→ **Passage to read**:
____
This repository contains the code needed to build the Docker image geosolutionsit/nyc-doitt that provides a pre-configured environment with GDAL and Python libraries for processing raster geospatial images.
- Docker: Make sure you have Docker installed and running on your system. You can download it from https://www.docker.com/get-started.
The container is designed to run an operation on a single batch of data, the latter identified by a name.
docker run --rm -t \
-v /absolute/path/to/your/host/data:/usr/src/app/input \
-v /absolute/path/to/your/host/output:/usr/src/app/output \
-e OPERATION="deflate" \
-e NAME="manhattan" \
geosolutionsit/nyc-doitt:1.0.0
- -v (Bind Mounts,
/absolute/path...
): Map your local input and output directories to the corresponding directories in the container. - -e OPERATION: Specify the operation to perform: "deflate" or "compression". Defaults to "deflate".
- -e NAME: Provide a name for your output files. Defaults to "output" if not specified.
Note: The
--rm
option is included to automatically remove the container after the processing completes, helping to keep your Docker environment tidy. The-t
option enables interactive mode, which can be helpful for viewing real-time logs and troubleshooting issues during execution. Feel free to adjust these options or the entire container run command to suit your specific needs and preferences.
The "compression" operation uses a Shell script (scripts/lossy_comp.sh
) that leverages the native GDAL implementation. This script converts input JP2 files into TIFF format, employing JPEG compression with a lossless binary mask. It processes all .jp2
files within the specified input folder and generates a single output TIFF file, named according to the NAME
variable, in the designated output folder.
To ensure proper execution within a Docker container, the local input and output paths should be bound to the container paths usr/src/app/input
and usr/src/app/output
, respectively. This volume mapping still applies for deployment in cloud environments such as Kubernetes, where volumes for the input and output should be defined for the deployed container.
Let's assume the following paths for the processing of Brooklyn's aerial images:
- Input folder path:
/home/user/Desktop/JP2000
- Output folder path:
/home/user/Desktop/tiff_output
To process the images, the command would be this:
docker run --rm \
-v /home/user/Desktop/JP2000:/usr/src/app/input \
-v /home/user/Desktop/tiff_output:/usr/src/app/output \
-e OPERATION="compression" \
-e NAME="brooklyn" \
geosolutionsit/nyc-doitt:1.0.0
After the execution completes, the output is the single TIFF file /home/user/Desktop/tiff_output/brooklyn.tif
:
/home/user/Desktop/tiff_output
├── brooklyn.tif
[...]
The "deflate" operation utilizes the Python wrapper for the GDAL library, with the processing code located in scripts/cog_deflate.py
. As input, the script expects the path to a folder containing all .jp2
files. The processed output chunks are then saved within the designated output folder, in a directory named according to the NAME
variable.
____
→ **Task directions**: List every option of the docker run command that the guide above explains.
____
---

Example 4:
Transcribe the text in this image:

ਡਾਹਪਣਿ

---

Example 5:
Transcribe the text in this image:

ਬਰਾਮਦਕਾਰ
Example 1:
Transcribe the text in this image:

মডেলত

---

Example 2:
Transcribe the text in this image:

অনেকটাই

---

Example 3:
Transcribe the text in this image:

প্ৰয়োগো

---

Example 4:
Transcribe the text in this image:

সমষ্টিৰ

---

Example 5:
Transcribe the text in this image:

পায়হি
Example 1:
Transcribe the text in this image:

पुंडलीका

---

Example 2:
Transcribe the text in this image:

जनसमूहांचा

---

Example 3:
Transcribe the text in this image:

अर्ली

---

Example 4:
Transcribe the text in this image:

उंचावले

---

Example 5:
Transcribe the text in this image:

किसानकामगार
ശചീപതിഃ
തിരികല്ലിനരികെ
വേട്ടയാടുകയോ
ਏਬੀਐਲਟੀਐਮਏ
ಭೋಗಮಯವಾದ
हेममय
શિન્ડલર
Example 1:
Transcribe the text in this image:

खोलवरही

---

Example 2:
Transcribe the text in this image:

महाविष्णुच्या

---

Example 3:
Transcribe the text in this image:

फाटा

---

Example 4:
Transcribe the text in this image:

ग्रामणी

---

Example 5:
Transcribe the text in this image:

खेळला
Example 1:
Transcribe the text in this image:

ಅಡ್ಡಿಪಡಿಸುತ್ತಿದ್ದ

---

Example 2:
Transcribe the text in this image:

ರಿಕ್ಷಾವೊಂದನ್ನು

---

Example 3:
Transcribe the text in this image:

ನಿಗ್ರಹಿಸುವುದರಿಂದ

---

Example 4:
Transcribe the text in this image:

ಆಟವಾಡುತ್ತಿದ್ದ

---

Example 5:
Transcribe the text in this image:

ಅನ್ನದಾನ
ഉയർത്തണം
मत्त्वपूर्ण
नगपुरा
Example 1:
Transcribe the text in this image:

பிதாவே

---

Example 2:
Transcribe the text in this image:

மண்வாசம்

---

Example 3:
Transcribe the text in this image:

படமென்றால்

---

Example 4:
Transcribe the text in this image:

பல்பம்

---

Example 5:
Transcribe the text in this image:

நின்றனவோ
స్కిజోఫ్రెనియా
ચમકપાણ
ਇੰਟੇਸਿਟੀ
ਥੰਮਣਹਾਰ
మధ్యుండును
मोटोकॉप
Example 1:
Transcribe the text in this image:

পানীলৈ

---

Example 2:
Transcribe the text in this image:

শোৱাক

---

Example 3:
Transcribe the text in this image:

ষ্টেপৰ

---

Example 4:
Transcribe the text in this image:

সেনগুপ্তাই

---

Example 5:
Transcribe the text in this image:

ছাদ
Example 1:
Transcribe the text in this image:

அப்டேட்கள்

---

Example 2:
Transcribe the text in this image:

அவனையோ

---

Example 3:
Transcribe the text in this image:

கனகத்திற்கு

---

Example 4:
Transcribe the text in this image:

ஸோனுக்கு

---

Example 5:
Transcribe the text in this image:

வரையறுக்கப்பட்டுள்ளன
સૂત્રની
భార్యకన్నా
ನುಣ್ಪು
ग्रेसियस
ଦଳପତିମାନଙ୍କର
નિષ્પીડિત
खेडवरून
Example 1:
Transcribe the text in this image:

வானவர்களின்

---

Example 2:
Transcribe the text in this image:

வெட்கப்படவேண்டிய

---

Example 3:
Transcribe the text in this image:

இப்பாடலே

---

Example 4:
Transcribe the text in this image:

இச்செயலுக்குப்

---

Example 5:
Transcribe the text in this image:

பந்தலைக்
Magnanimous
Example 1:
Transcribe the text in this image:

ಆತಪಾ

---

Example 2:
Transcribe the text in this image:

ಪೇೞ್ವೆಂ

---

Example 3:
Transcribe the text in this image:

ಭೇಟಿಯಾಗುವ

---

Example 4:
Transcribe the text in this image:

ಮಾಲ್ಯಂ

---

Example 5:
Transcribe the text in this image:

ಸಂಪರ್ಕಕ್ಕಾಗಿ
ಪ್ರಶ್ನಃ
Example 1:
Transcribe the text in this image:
____
→ **Solution for this task**: --rm, -t, -v, -e OPERATION, -e NAME